Kleiderschränke aus Metall

Der Luxus ist auch zu überschreiten, ohne durch die Fülle von Möbeln oder Gemälden gestört zu werden. Villa D. ernährt sich von sich und der Landschaft. Perspektiven verstärken dieses Gefühl des Auges. Sie machen es möglich zu verstehen, wie ein Raum zum anderen führt und wie die Konstruktion durch die Öffnungen zu den unsichtbaren Rahmen auf natürliche Weise mit der Außenseite verbunden wird.
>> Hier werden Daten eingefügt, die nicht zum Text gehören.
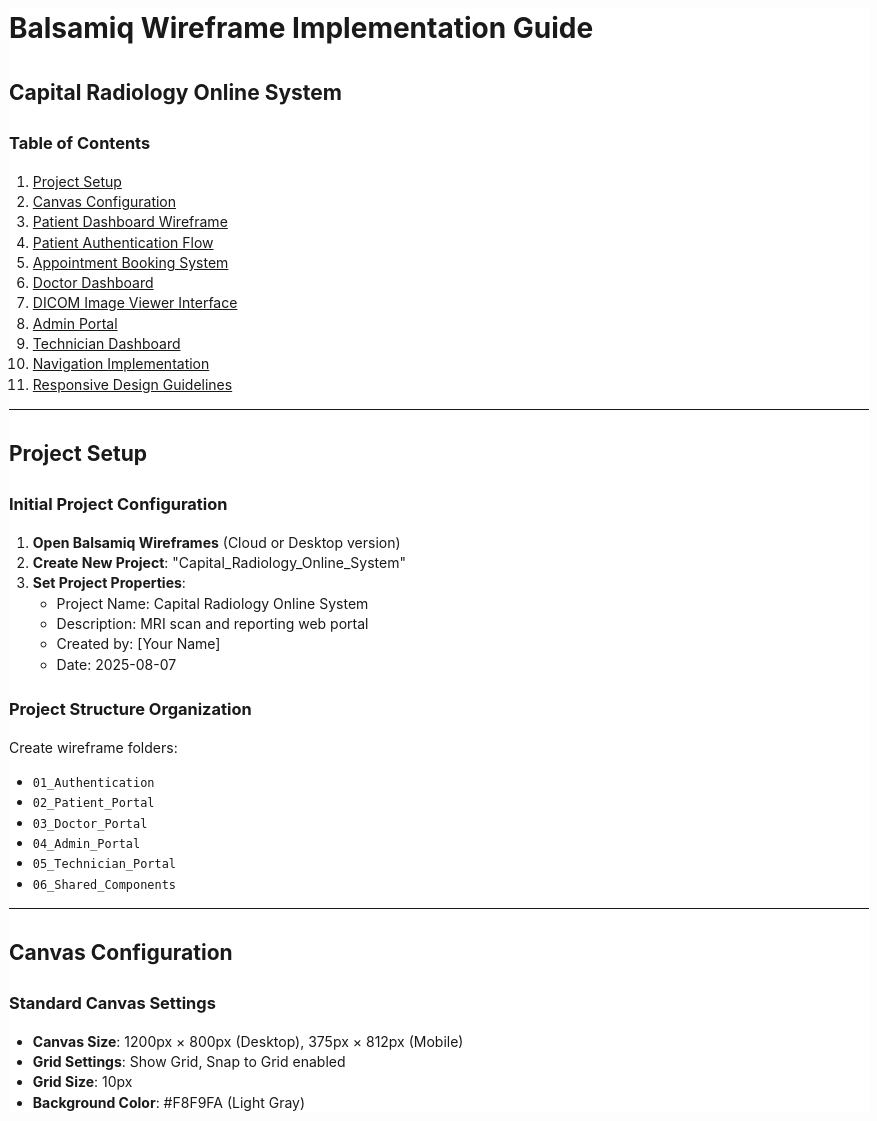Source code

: # Balsamiq Wireframe Implementation Guide
## Capital Radiology Online System

### Table of Contents
1. [Project Setup](#project-setup)
2. [Canvas Configuration](#canvas-configuration)
3. [Patient Dashboard Wireframe](#patient-dashboard-wireframe)
4. [Patient Authentication Flow](#patient-authentication-flow)
5. [Appointment Booking System](#appointment-booking-system)
6. [Doctor Dashboard](#doctor-dashboard)
7. [DICOM Image Viewer Interface](#dicom-image-viewer-interface)
8. [Admin Portal](#admin-portal)
9. [Technician Dashboard](#technician-dashboard)
10. [Navigation Implementation](#navigation-implementation)
11. [Responsive Design Guidelines](#responsive-design-guidelines)

---

## Project Setup

### Initial Project Configuration
1. **Open Balsamiq Wireframes** (Cloud or Desktop version)
2. **Create New Project**: "Capital_Radiology_Online_System"
3. **Set Project Properties**:
   - Project Name: Capital Radiology Online System
   - Description: MRI scan and reporting web portal
   - Created by: [Your Name]
   - Date: 2025-08-07

### Project Structure Organization
Create wireframe folders:
- `01_Authentication`
- `02_Patient_Portal`
- `03_Doctor_Portal`
- `04_Admin_Portal`
- `05_Technician_Portal`
- `06_Shared_Components`

---

## Canvas Configuration

### Standard Canvas Settings
- **Canvas Size**: 1200px × 800px (Desktop), 375px × 812px (Mobile)
- **Grid Settings**: Show Grid, Snap to Grid enabled
- **Grid Size**: 10px
- **Background Color**: #F8F9FA (Light Gray)
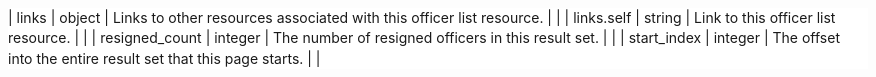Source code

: | links                                           | object  | Links to other resources associated with this officer list resource.                                                                                                                                                                                                                                                                                                                                                                                                                                                                                                                                                                                                                                                                                                                                                                                                                                                                                                                                                                                                                                                                                                                                                                                                                               |            |
| links.self                                      | string  | Link to this officer list resource.                                                                                                                                                                                                                                                                                                                                                                                                                                                                                                                                                                                                                                                                                                                                                                                                                                                                                                                                                                                                                                                                                                                                                                                                                                                                |            |
| resigned_count                                  | integer | The number of resigned officers in this result set.                                                                                                                                                                                                                                                                                                                                                                                                                                                                                                                                                                                                                                                                                                                                                                                                                                                                                                                                                                                                                                                                                                                                                                                                                                                |            |
| start_index                                     | integer | The offset into the entire result set that this page starts.                                                                                                                                                                                                                                                                                                                                                                                                                                                                                                                                                                                                                                                                                                                                                                                                                                                                                                                                                                                                                                                                                                                                                                                                                                       |            |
In diesem geklärten Blickfeld wird das Auge empfindlich für Details, die normalerweise nicht wahrgenommen werden. Die Hohlfugen, zum Beispiel in Bodennähe, verringern die Masse der Wände. Oder die Türen, die mit einer verzierten Metallplatte verkleidet sind, was sich auf die Verwendung in der Medina bezieht. Wir erreichen die erste Etage über eine Treppe, die zwischen zwei engen Wänden eingeschlossen ist, deren Aufstieg durch das natürliche Licht, das die Landungen beleuchtet, betont wird. Autonomes Design der Treppe, führt dieser Breadcrumb zu dem Loft-Schlafzimmer, das sich über die gesamte Etage erstreckt. Dieser ist in Sequenzen organisiert, die symbolisch durch den zentralen Schornstein, den Ankleideraum und das Badezimmer gekennzeichnet sind. Die ständige Mobilität des Lichts und seine Schatten durchdringen das Haus mit einer primitiven Spiritualität. Außerhalb des schwarzen Betonbeckens, der von einem Bewässerungsbecken inspiriert ist, integriert Wasser natürlich das Element der Kommunikation mit der Erde und dem Himmel.

Erneuerung der marokkanischen Architektur

Villa D. beteiligt sich an der Wiederbelebung der marokkanischen Architektur, die oft falsch interpretiert wird. Heute zählen Karl Fournier und Olivier Marty nicht mehr auf das Kommen und Gehen zwischen Paris, wo sie ihre Projekte in Frankreich und im Ausland verwalten, und Marrakesch, wo sie an ihrem neuesten Projekt arbeiten: 250 Luxusvillen in Paris. Domaine Royal Palm, alle verschieden, aber vereint durch dasselbe minimalistische Konzept mit ökologischen Referenzen: das Land. Ein lebendiges Material, das Zeit trägt, verschönert.